_TASK PROMPT_
Copy the text below on hydrated context and graceful degradation word for word, in full.

START TEXT

The hydrated context is passed to the agent as a new hydrated_context field in the invocation payload, alongside the existing legacy fields (repo_url, task_id, branch_name, issue_number, prompt). The agent checks for hydrated_context with version == 1; if present, it uses the pre-assembled user_prompt directly and skips in-container GitHub fetching and prompt assembly. If absent (e.g. during a deployment rollout or when the secret ARN isn't configured), the agent falls back to its existing behavior.

Graceful degradation: If any step fails (Secrets Manager unavailable, GitHub API error, network timeout), the orchestrator proceeds with whatever context is available. The worst case is a minimal prompt with just the task ID and repository — the agent can still attempt its own GitHub fetch as a fallback via the legacy issue_number field. Exception: GuardrailScreeningError is NOT caught by the fallback — it propagates to fail the task. This is intentional: unscreened content must never reach the agent (fail-closed).

END TEXT
START GIVEN INFORMATION

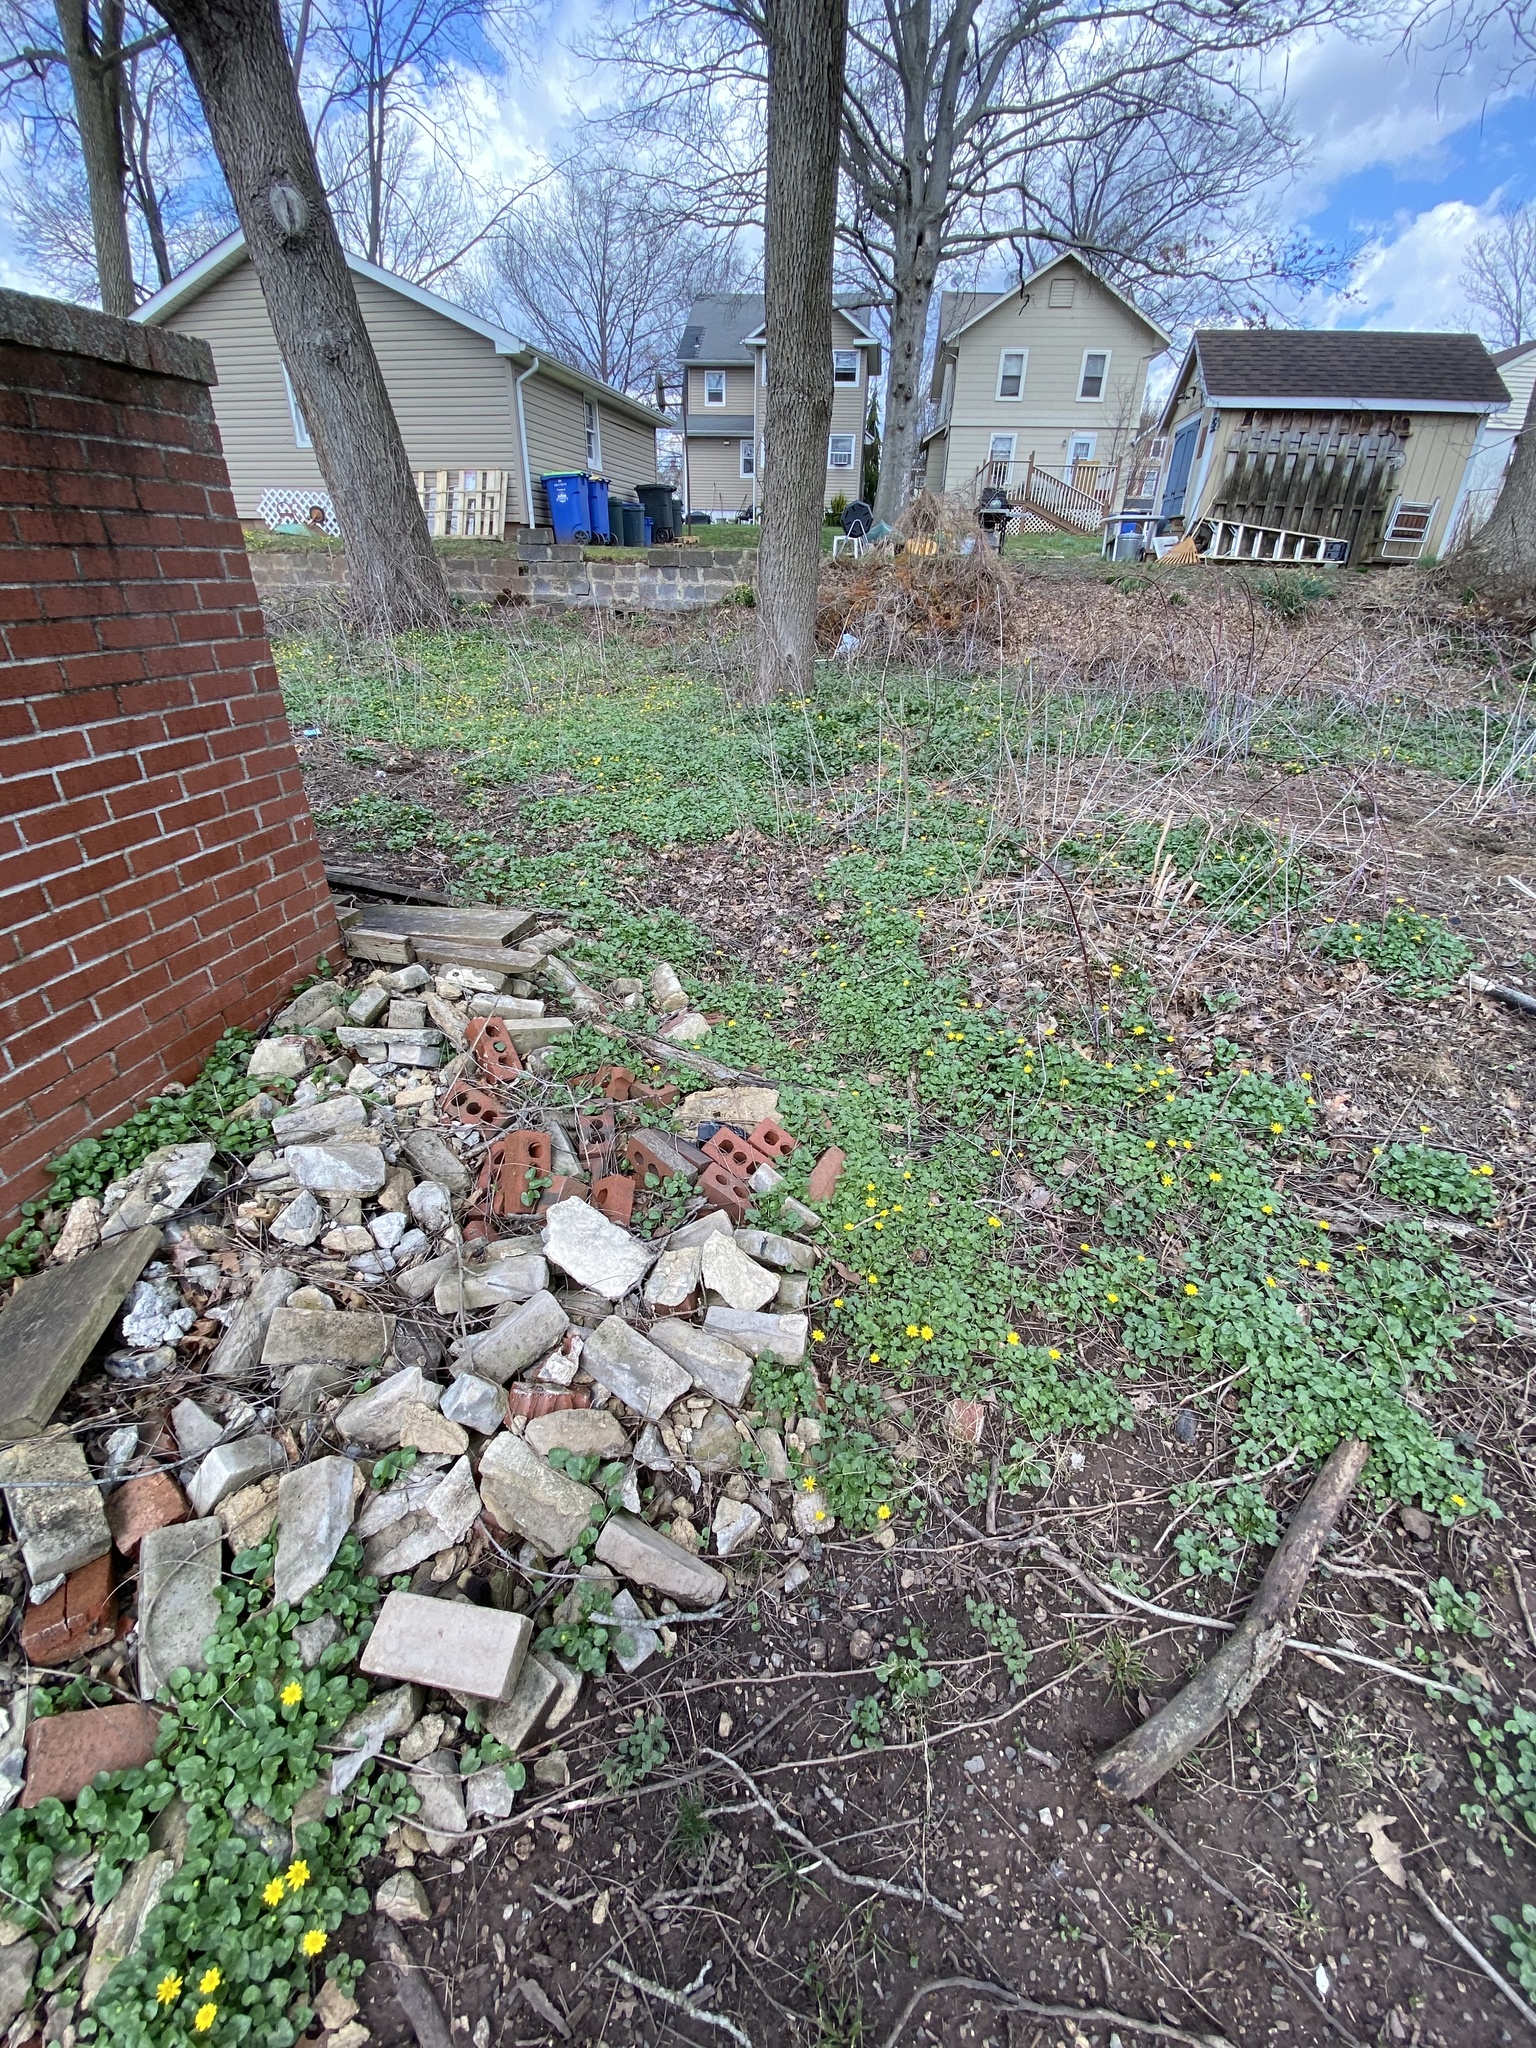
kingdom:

END GIVEN INFORMATION
START GIVEN INFORMATION

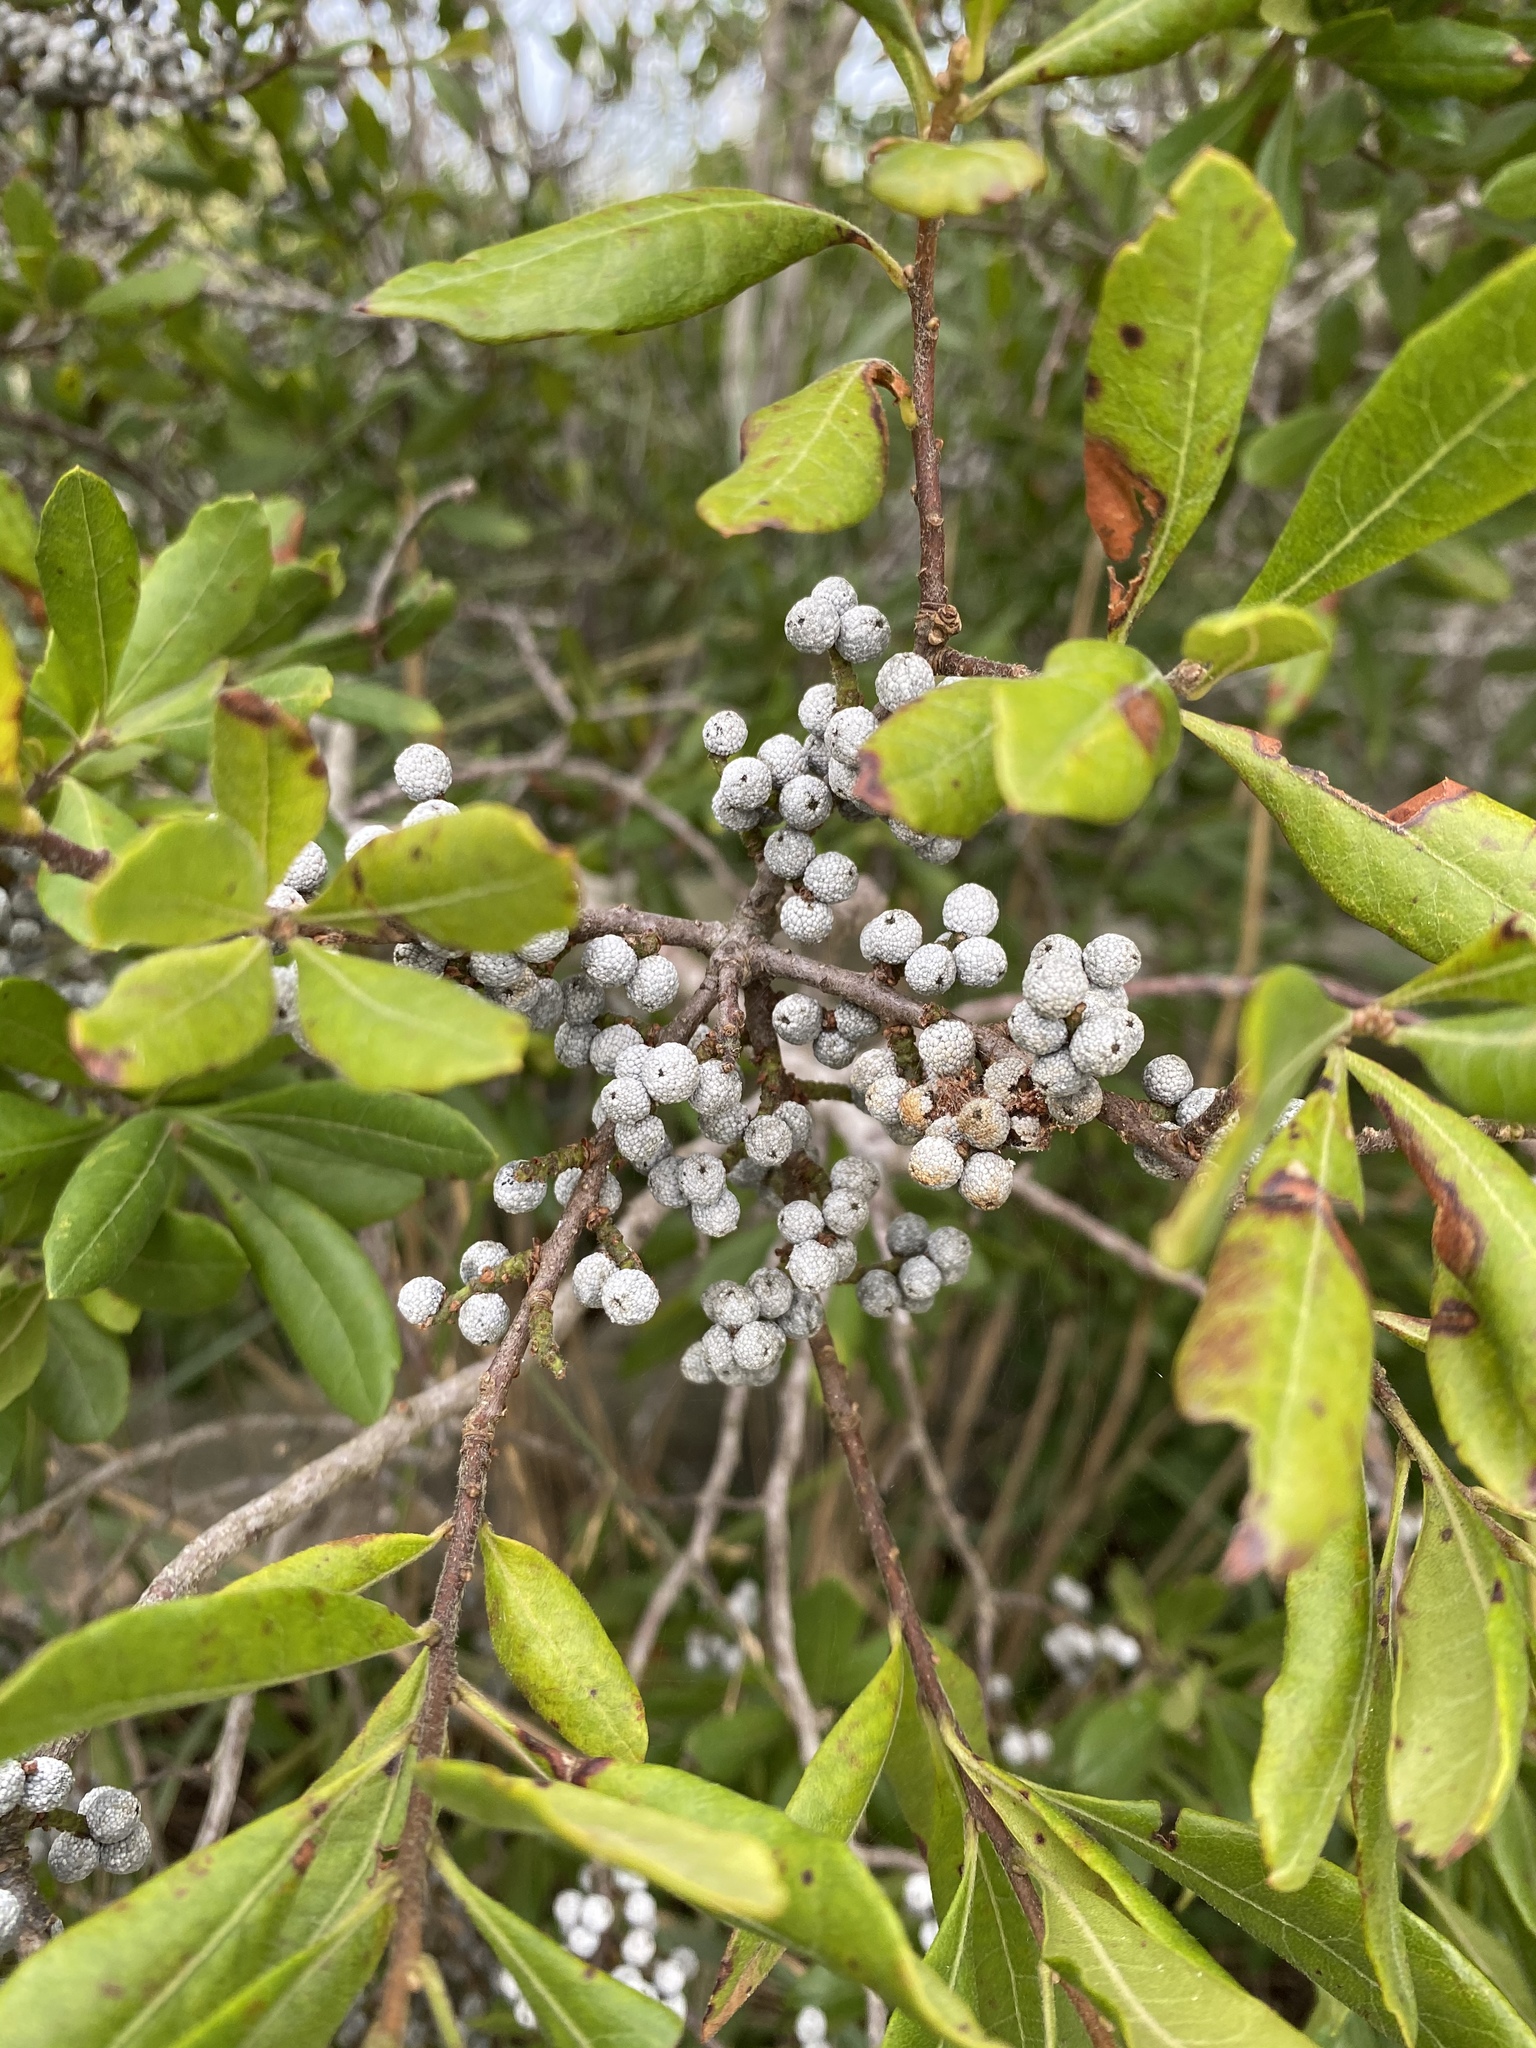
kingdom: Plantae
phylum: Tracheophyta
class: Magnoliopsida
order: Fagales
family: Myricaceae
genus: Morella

END GIVEN INFORMATION
START GIVEN INFORMATION

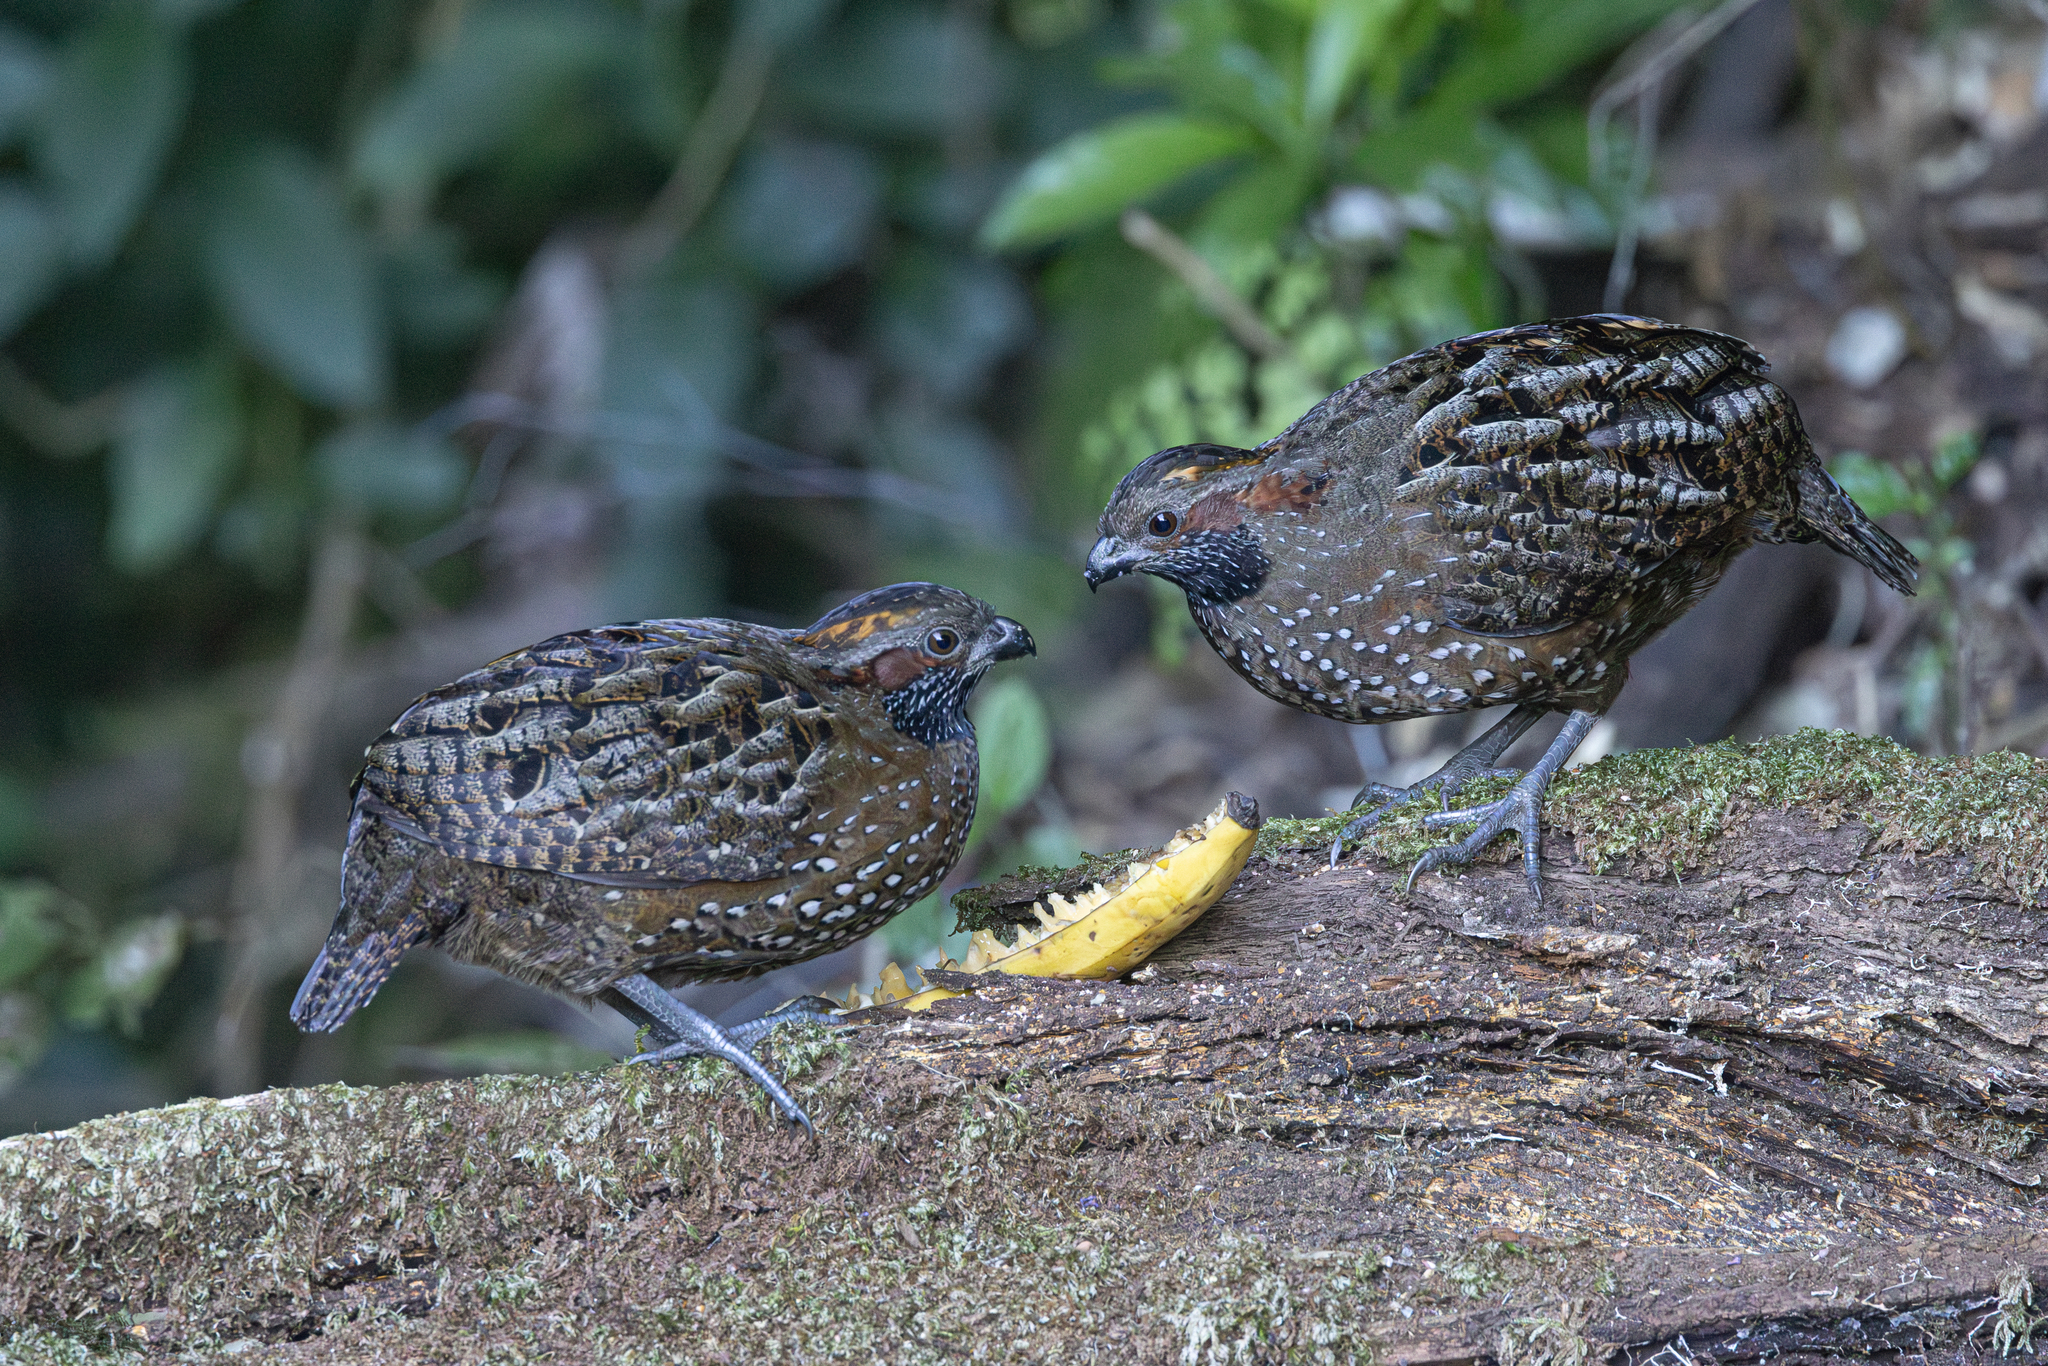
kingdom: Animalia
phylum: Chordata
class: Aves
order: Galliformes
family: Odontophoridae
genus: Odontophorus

END GIVEN INFORMATION

_RESULT OF THIS EXERCISE_
The hydrated context is passed to the agent as a new hydrated_context field in the invocation payload, alongside the existing legacy fields (repo_url, task_id, branch_name, issue_number, prompt). The agent checks for hydrated_context with version == 1; if present, it uses the pre-assembled user_prompt directly and skips in-container GitHub fetching and prompt assembly. If absent (e.g. during a deployment rollout or when the secret ARN isn't configured), the agent falls back to its existing behavior.

Graceful degradation: If any step fails (Secrets Manager unavailable, GitHub API error, network timeout), the orchestrator proceeds with whatever context is available. The worst case is a minimal prompt with just the task ID and repository — the agent can still attempt its own GitHub fetch as a fallback via the legacy issue_number field. Exception: GuardrailScreeningError is NOT caught by the fallback — it propagates to fail the task. This is intentional: unscreened content must never reach the agent (fail-closed).